Following a ruling by the European Court of Justice (ECJ) earlier this year, the Supreme Tax Court held in its decision of 31 October 2019 that the incorporation into the tax base of controlled company income from invested capital from an intermediary company domiciled in Switzerland in the financial year 2006 may restrict the free movement of capital, but it is justified through compelling reasons of public interest and does not therefore contravene EU law.
In the context of these proceedings, the Supreme Tax Court referred the case to the ECJ for a preliminary ruling,, on which the ECJ ruled in its judgment of 26 February 2019 (X, C-135/17) (see our blog article: https://blogs.pwc.de/german-tax-and-legal-news/2019/03/12/ecj-passive-income-attribution-from-controlled-companies-resident-in-third-countries/).
In the disputed case, a German limited liability company (GmbH) held a 30 percent interest in a Swiss AG and generated income from assigned receivables, which the tax office added back to the tax base of the GmbH as controlled company income from invested capital.
The Court confirmed that in the third country constellation in these proceedings the free movement of capital was not superseded by the freedom of establishment. (To be noted here is that in relation to third states only the free movement of capital is applicable.) The application of the free movement of capital must, however, always be seen in the context of the so-called “stand still clause” of Art. 64 TFEU, whereby certain “old provisions” (i.e. those existing on 31 December 1993) are grandfathered.
The ECJ decided, inter alia, that the CFC rule in Section 7 (6) and (6a) Foreign Taxes Act did constitute a restriction on the free movement of capital but the application of the stand-still clause should be considered by the referring court.
Decision of the Supreme Tax Court
Following on from the decision of the ECJ, the Supreme Tax Court has now issued the following opinion:
Referring to the judgment of the ECJ, the Supreme Tax Court concluded that the stand-still clause in Article 64 (1) TFEU (formerly Article 57 (1) TEC) did not apply in the case of these CFC rules. Whilst the amendments to the CFC rules made by the 2000 Tax Reduction Act were never applied in practice (as they were quickly replaced), the Supreme Tax Court held that the legislation had entered into force and the rules had not been deferred.

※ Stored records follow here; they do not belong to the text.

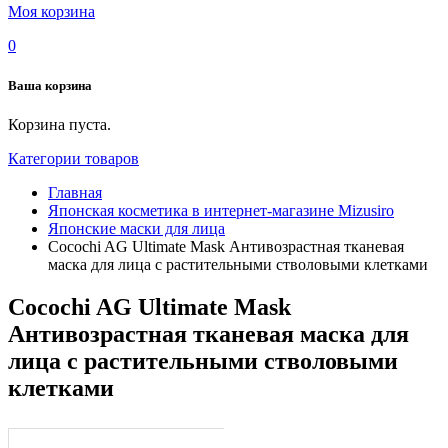
Моя корзина
0
Ваша корзина
Корзина пуста.
Категории товаров
Главная
Японская косметика в интернет-магазине Mizusiro
Японские маски для лица
Cocochi AG Ultimate Mask Антивозрастная тканевая
маска для лица с растительными стволовыми клетками
Cocochi AG Ultimate Mask
Антивозрастная тканевая маска для
лица с растительными стволовыми
клетками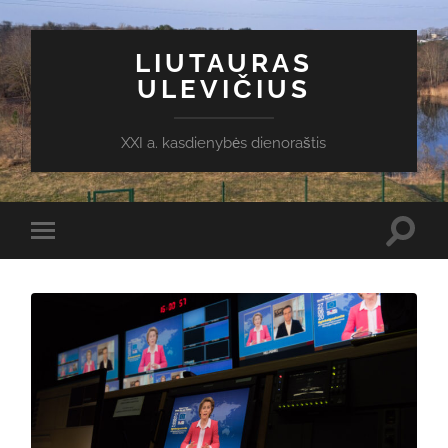
LIUTAURAS
ULEVIČIUS
XXI a. kasdienybės dienoraštis
Toggl
Toggle
search
mobile
field
menu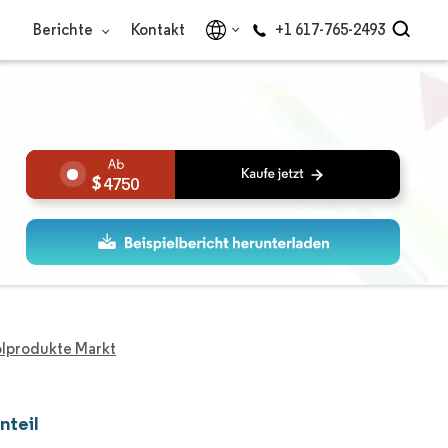
Berichte
Kontakt
+1 617-765-2493
4750
dölprodukte Markt
nteil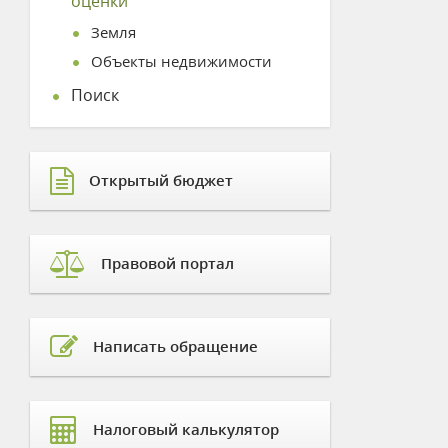
оценки
Земля
Объекты недвижимости
Поиск
Открытый бюджет
Правовой портал
Написать обращение
Налоговый калькулятор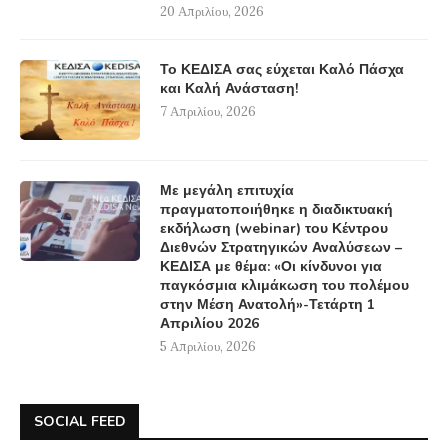
20 Απριλίου, 2026
Το ΚΕΔΙΣΑ σας εύχεται Καλό Πάσχα
και Καλή Ανάσταση!
7 Απριλίου, 2026
Με μεγάλη επιτυχία
πραγματοποιήθηκε η διαδικτυακή
εκδήλωση (webinar) του Κέντρου
Διεθνών Στρατηγικών Αναλύσεων –
ΚΕΔΙΣΑ με θέμα: «Οι κίνδυνοι για
παγκόσμια κλιμάκωση του πολέμου
στην Μέση Ανατολή»-Τετάρτη 1
Απριλίου 2026
5 Απριλίου, 2026
SOCIAL FEED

Accordingly, the rules were not grandfathered and the prohibition (Article 63(1) TFEU) of any restrictions on the free movement of capital was to be applied to them.
The Court then went on to hold that the incorporation into the tax base of the controlled company income from invested capital did constitute a restriction on the free movement of capital but was justified in the case under consideration (Swiss resident CFC in the FY 2006) through compelling reasons of public interest, in particular the requirement to prevent tax evasion and tax avoidance.
Again referring to the judgement of the ECJ, the Court took the view that there was no legal framework, in particular no treaty obligations, in 2006, that empowered the German tax authorities to verify the accuracy of information provided in respect of the Swiss company which could demonstrate that that taxpayer’s shareholding in that company was not the result of an artificial scheme.
Supreme Tax Court, Judgment of 22 May 2019, (I R 11/19, formerly I R 80/14), published 31 October 2019.